▶ [Given text]:
»»
You do not need a hundred tactics. You need a short list of SEO best practices that you can run every quarter without guesswork.
Here is what I am using with teams right now. It is simple, it is practical, and it lines up with what Google publishes and what leading SEO platforms keep seeing in their data.
If you want sources, start with Google’s own documentation, then stay current with a couple of trusted industry hubs. I keep these bookmarked:
- Google Search Central documentation
- Google Search Central blog
- Core Web Vitals on web.dev
- Ahrefs Blog
- Search Engine Land
- Google Search Console

Let’s get you a plan you can run with.
1) Map real search intent to business value
Intent is not a buzzword. It is the reason someone searches and what they expect to find. If you match that reason quickly and clearly, rankings, clicks, and conversions follow.
What I look for:
- Is the query informational, transactional, or navigational
- Which content formats dominate the top results
- What subtopics show up across those pages
Proof I keep seeing: when we rebuild a page to match the exact layout that top results use for the same intent, average time on page jumps, bounce drops, and we see net ranking lifts within a few weeks. Nothing fancy. Just alignment.
Try this process:
- List your top 50 keywords by revenue potential.
- For each, scan page one and record the common layout, content length, and media types.
««
Reproduce everything in the SEO practices text from "Let’s get you" down to "and conversions follow.". The records that follow were taken from a separate source.

▶ [Data excerpts]:
»»
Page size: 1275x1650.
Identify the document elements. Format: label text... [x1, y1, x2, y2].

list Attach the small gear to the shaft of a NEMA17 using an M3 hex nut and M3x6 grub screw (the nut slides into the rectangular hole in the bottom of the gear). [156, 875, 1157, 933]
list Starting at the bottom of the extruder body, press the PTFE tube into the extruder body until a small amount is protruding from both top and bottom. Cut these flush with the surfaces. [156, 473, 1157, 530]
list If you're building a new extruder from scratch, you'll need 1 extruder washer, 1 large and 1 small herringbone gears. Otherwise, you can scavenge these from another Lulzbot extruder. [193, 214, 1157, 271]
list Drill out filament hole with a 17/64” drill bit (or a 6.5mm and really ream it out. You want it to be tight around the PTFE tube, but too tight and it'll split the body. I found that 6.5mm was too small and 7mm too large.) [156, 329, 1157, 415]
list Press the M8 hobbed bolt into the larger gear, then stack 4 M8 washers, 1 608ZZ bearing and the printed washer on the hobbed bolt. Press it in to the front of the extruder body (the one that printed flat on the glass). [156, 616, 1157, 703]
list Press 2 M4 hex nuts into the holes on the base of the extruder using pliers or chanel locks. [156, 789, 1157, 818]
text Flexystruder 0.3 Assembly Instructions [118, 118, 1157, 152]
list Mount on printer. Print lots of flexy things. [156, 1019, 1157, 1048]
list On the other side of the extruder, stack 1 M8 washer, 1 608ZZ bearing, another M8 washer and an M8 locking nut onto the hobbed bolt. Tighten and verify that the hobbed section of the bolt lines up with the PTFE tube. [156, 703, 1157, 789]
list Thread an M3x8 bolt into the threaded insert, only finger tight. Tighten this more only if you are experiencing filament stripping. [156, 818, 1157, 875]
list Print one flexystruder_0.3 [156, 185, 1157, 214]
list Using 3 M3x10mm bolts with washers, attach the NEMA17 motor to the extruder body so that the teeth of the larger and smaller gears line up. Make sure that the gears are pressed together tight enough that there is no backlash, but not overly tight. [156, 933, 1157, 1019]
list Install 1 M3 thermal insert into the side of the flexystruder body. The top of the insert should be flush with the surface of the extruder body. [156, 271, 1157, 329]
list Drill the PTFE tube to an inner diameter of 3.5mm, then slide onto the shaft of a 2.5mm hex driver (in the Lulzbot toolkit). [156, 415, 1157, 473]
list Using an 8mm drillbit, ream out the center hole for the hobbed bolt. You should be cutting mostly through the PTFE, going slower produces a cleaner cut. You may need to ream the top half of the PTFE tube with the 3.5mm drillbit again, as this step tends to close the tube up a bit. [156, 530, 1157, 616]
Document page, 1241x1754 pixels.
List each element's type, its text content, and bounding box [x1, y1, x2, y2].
««
▶ [Output of the task]:
Let’s get you a plan you can run with.
1) Map real search intent to business value
Intent is not a buzzword. It is the reason someone searches and what they expect to find. If you match that reason quickly and clearly, rankings, clicks, and conversions follow.